#### Requirement:
The expected answer is the full listing, repeated exactly and free of images.

#### Data:
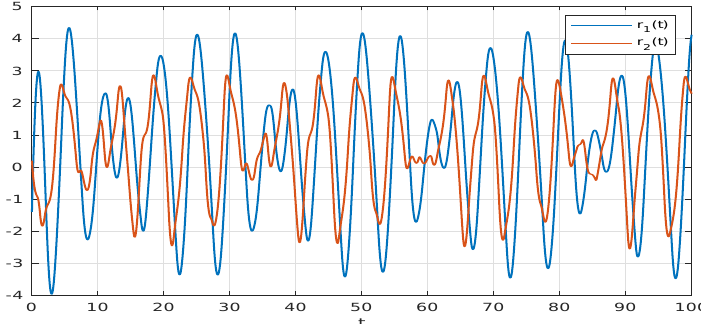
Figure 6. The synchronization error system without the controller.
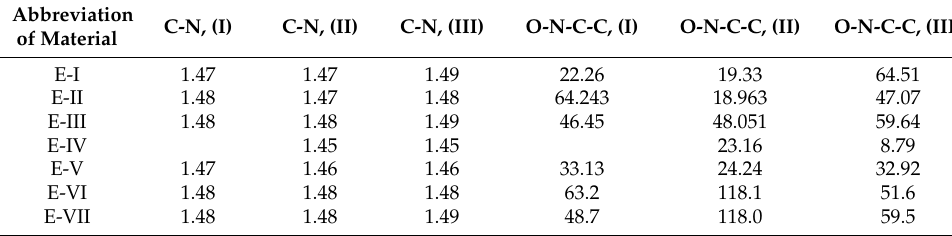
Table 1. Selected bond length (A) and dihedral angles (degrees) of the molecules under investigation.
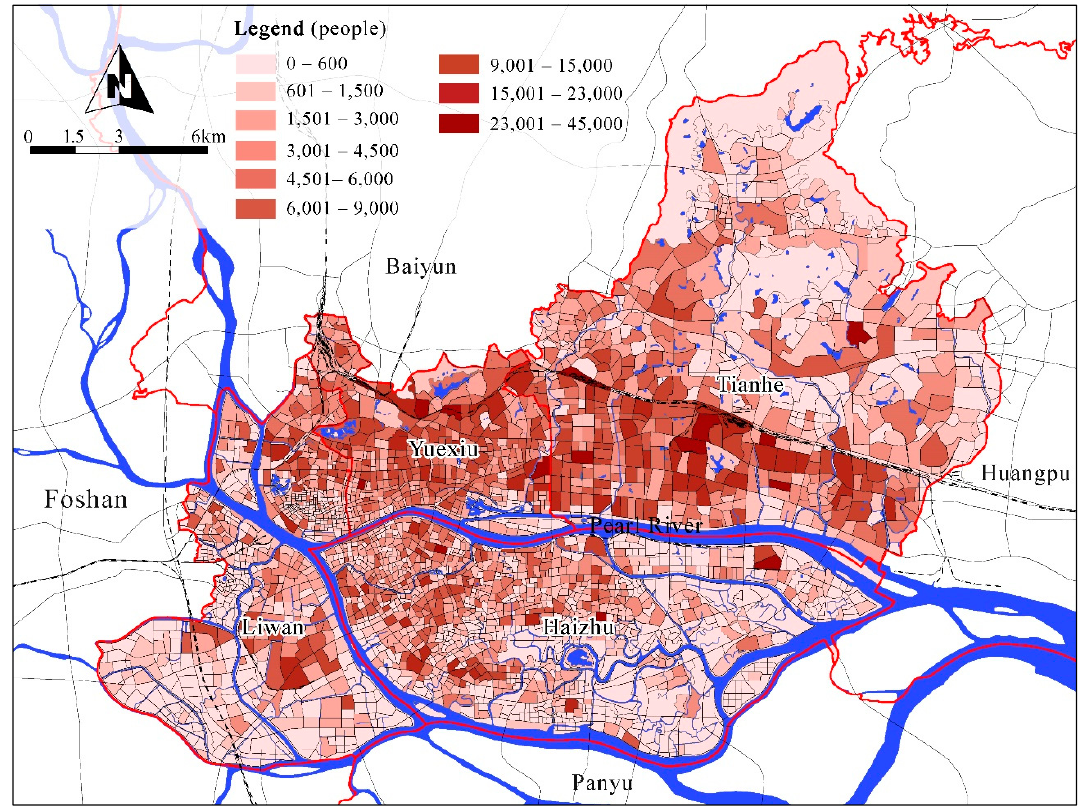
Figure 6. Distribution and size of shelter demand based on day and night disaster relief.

#### Solved exercise:
Figure 6. The synchronization error system without the controller.
Table 1. Selected bond length (A) and dihedral angles (degrees) of the molecules under investigation.
Figure 6. Distribution and size of shelter demand based on day and night disaster relief.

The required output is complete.